Following a four-month preview of proposed changes to the Compliance Safety Accountability enforcement program, the Federal Motor Carrier Safety Administration on Friday, Aug. 24, announced which ones will go into effect in December. In general, the changes are intended to enable the agency to more quickly identify and address high-risk truck and bus companies with compliance concerns.
“Good data plays a key role in keeping our nation’s roads safe,” said U.S. Transportation Secretary Ray LaHood. “These improvements will enable us to better identify and address unsafe truck and bus companies before tragedies occur.”
Since the program’s inception in late 2010, CSA has had a measurable effect on motor carrier compliance and safety. Total violations have gone down by eight percent and driver violations are down 10 percent, the most dramatic decreases in a decade, said FMCSA Administrator Anne Ferro.

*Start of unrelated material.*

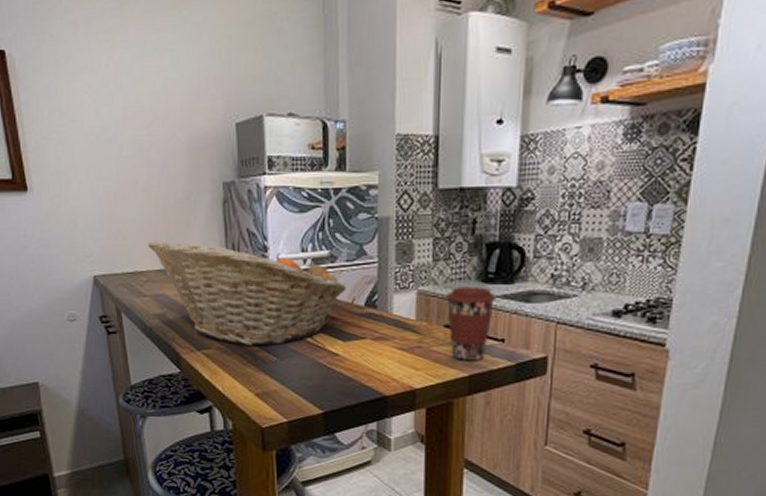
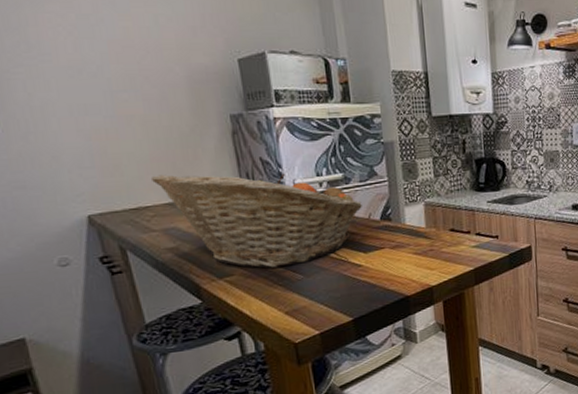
coffee cup: present [446,286,496,361] -> none [448,195,488,257]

FMCSA said the final CSA changes will provide more precise information when assessing a company’s over-the-road safety performance. The changes include:
- Changing the Cargo-Related BASIC (Behavior Analysis and Safety Improvement Category) to the Hazardous Materials (HM) Compliance BASIC to better identify HM safety and compliance problems. The agency’s analysis shows that this change will identify more carriers with HM concerns (33.8 percent versus 29.1 percent). Carriers and law enforcement can view this new BASIC in December. FMCSA will conduct further monitoring before it is made public.
- Changing the Fatigued Driving BASIC to the more specific Hours-of-Service (HOS) Compliance BASIC to more accurately reflect violations in this area; and weighting HOS paper and electronic logbook violations equally.
- Clarifying definition of passenger carrier companies by:
- Adding carriers that operate for-hire 9-15 passenger vehicles and 16-plus passenger vehicles;
- Removing carriers operating only 1-8 passenger vehicles and private carriers operating 1-15 passenger vehicles such as limousines, vans and taxis.
- Strengthening the Vehicle Maintenance BASIC by including cargo/load securement violations from today’s Cargo-Related BASIC.
- Including intermodal equipment violations that should be found during drivers’ pretrip inspections.
- Removing 1 to 5 mph speeding violations to ensure citations are consistent with current speedometer regulations. This change will be retroactive to January 2011.
Modifying the Safety Management System (SMS) to more accurately display crash information that is available to the public. The agency will begin using more descriptive terms for the data it has collected on motor carrier violations for each BASIC. For instance, the website will no longer use the term like “inconclusive,” but rather, “less than 5 violations,” or “zero violations,” etc. The Crash BASIC will continue to stay visible to motor carriers and law enforcement only.
- Ensuring all recorded violations accurately reflect the inspection type; only driver violations will be recorded under driver inspections.
“CSA is raising the bar for truck and bus safety,” Ferro said. “Our preliminary data shows that fatalities involving commercial vehicles dropped 4.7 percent last year compared to 2010. Still, on average, nearly 4,000 people die in large truck and bus crashes each year. That is why we are implementing these important changes to make CSA even more effective.”
FMCSA provided a four-month preview period to ensure the public had multiple opportunities to review and comment on the proposed changes to CSA’s online Safety Measurement System. Overall, 14,000 carriers and 1,700 law enforcement personnel participated in the public preview. The Federal Register Notice issued on Friday, Aug. 24 responds to the comments received as of July 30 regarding the preview of the updates to the system.
The American Trucking Associations praised FMCSA for responding to several concerns the industry had raised. “It is refreshing when a regulatory agency listens to the concerns of those most impacted by their actions, so we should take time to praise FMCSA for taking steps to address issues ATA has raised,” said Bill Graves, ATA president and chief executive officer. “In looking more closely at violation severity weights, for instance, FMCSA is taking some steps to make sure CSA achieves its stated goal of targeting carriers with increased crash risk.”
However, ATA urged the agency to continue to address what it sees as serious shortcomings in the program and to make additional improvements.
“These changes, while appreciated, point to the issue ATA has been urging FMCSA to address for some time — CSA scores are not necessarily indicative of elevated crash risk,” Graves said. “Several studies have told us this, and FMCSA’s changes indicate they believe it as well. ATA supports CSA’s original goal of reducing crashes by targeting unsafe carriers, but too often, the system highlights violations that bear little direct — or even indirect — relationship to crash risk. FMCSA must continue to hold true to CSA’s original goal and make changes to the program as necessary to do so.”
FMCSA said the CSA enhancements are part of a continuous work to strengthen its safety enforcement tools. To support this effort and provide ongoing feedback, FMCSA’s Motor Carrier Safety Advisory Committee will consider establishing a CSA subcommittee at its next meeting on Aug. 27-29.